Aunque la impronta, de la muñeca derecha no es visible, el veredicto pericial concluye asegurando que la -disposición de las manchas inequívocamente afirma y confirma que el hombre que ha dejado su huella en la Sábana fue crucificado. (doctor Cordiglia)
Pero no por las palmas -como se creía popularmente-, sino por las muñecas.

«Efectivamente -afirman los forenses-, un clavo que atraviesa la palma no habría podido sostener, colgado de él, un cuerpo de un peso de 80 kilos. Es decir, una fuerza de tracción de 95 kilos en cada brazo» En cambio, el ligamento llamado -volar» puede aguantar tracciones de quintales...

Los nervios medianos -según los médicos-, alcanzados aquí por el clavo, no son meramente motores, sino también sensitivos. Lacerados y estirados por los clavos en aquellos brazos como cuerdas de violín tensadas sobre el puente, han debido provocar un dolor de paroxismo...

Sin embargo, el Crucificado no perdió el sentido en ningún momento. Clavadas ambas manos sobre el «patibulum» o madero transversal, ha sido izado éste para encajarlo sobre el vástago del palo vertical o «stipes», previamente clavado en tierra. El peso del cuerpo -unos 80 kilos- tuvo que caer bruscamente, siendo violentamente frenado en su caída por el tirón de unos brazos colgados de las muñecas atravesadas por un hierro.

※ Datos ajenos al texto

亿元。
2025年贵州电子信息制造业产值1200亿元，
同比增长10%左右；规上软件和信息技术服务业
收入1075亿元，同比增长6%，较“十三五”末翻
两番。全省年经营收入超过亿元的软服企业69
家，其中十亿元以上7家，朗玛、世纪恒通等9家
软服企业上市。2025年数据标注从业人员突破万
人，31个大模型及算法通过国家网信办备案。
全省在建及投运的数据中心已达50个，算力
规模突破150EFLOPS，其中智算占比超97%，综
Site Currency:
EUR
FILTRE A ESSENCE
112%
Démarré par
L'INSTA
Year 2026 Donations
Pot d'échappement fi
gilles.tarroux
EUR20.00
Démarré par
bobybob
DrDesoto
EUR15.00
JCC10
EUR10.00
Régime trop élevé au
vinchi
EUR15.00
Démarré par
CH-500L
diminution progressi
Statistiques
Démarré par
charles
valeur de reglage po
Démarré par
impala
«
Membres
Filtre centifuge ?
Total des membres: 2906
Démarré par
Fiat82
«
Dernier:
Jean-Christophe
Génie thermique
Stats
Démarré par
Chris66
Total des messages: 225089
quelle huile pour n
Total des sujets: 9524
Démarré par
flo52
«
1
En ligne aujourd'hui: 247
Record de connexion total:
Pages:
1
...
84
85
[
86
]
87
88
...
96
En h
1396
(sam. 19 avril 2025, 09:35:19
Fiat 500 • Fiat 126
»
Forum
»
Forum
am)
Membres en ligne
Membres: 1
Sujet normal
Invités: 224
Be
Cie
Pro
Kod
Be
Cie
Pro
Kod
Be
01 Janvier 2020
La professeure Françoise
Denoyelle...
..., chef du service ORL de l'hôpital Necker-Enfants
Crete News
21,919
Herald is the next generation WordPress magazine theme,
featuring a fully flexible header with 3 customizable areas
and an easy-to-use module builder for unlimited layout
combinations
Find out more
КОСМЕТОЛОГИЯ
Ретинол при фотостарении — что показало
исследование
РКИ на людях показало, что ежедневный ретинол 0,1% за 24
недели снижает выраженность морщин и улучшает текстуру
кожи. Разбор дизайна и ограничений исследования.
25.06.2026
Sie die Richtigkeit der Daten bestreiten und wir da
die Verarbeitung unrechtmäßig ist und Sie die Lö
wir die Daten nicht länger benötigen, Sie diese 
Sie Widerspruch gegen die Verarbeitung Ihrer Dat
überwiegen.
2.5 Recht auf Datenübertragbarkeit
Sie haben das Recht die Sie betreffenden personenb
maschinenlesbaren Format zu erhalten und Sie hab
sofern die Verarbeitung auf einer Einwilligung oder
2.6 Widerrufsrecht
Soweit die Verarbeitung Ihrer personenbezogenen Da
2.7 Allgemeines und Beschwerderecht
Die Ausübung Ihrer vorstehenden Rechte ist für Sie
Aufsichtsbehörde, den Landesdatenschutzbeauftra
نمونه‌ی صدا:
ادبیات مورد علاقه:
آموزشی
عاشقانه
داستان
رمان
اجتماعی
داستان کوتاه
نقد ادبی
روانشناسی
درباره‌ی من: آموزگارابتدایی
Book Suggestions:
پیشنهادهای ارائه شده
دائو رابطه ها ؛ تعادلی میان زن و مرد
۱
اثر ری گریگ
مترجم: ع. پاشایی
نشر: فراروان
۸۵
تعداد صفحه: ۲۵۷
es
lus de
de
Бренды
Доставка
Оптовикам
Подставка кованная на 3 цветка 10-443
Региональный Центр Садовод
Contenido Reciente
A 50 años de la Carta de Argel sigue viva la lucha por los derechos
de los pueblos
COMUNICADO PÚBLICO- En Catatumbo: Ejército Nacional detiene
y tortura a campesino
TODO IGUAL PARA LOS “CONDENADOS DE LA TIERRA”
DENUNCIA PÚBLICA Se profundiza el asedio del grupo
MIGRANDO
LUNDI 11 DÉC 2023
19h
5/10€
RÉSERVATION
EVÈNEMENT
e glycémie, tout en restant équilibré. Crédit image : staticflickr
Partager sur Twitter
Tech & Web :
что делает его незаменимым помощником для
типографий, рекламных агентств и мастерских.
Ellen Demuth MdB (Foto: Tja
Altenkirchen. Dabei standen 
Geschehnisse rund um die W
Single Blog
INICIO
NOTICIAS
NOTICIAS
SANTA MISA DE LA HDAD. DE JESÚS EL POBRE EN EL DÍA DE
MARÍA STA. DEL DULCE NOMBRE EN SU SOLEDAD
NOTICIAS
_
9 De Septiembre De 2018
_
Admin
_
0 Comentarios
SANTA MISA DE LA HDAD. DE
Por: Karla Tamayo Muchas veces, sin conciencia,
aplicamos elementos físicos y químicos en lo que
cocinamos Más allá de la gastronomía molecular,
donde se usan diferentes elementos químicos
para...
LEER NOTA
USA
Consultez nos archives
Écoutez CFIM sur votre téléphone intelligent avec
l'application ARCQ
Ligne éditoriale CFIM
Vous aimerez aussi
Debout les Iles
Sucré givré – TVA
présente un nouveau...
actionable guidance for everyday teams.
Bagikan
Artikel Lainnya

El crucificado tenía que respirar. Para ello debía arquear el diafragma, expeliendo así el aire viciado que llena los pulmones.

Esta operación era una agonía más. Cada bocanada de aire fresco tenía que ser conquistada por la víctima con una nueva tortura. Tenía que apoyarse en los pies -igualmente clavados- para levantar el cuerpo y forzar así fuera del pulmón el aire estancado. Ese mínimo ejercicio repercutiría en las muñecas clavadas: el antebrazo habría girado ligerísimamente sobre su eje -el clavo- y ese imperceptible movimiento -atroz para el crucificado- ha quedado registrado en la diferencia angular de los dos reguerillos anteriormente citados.

En cuanto a las huellas de los azotes, aparecen visibles por todo el cuerpo, especialmente en el torso. La flagelación fue metódica y controlada, evitando la región del corazón como medida preventiva de cara a un posible ataque cardíaco.

El cuerpo de la víctima se encontraba encorvado, mientras dos sayones -posiblemente romanos- se turnaban en los golpes. La víctima recibió más de ochenta golpes, superándose así más del doble del límite que imponía la ley judía (39 azotes)
Todos los estudiosos coinciden también en que la herida del costado fue la única que tuvo lugar post mortem.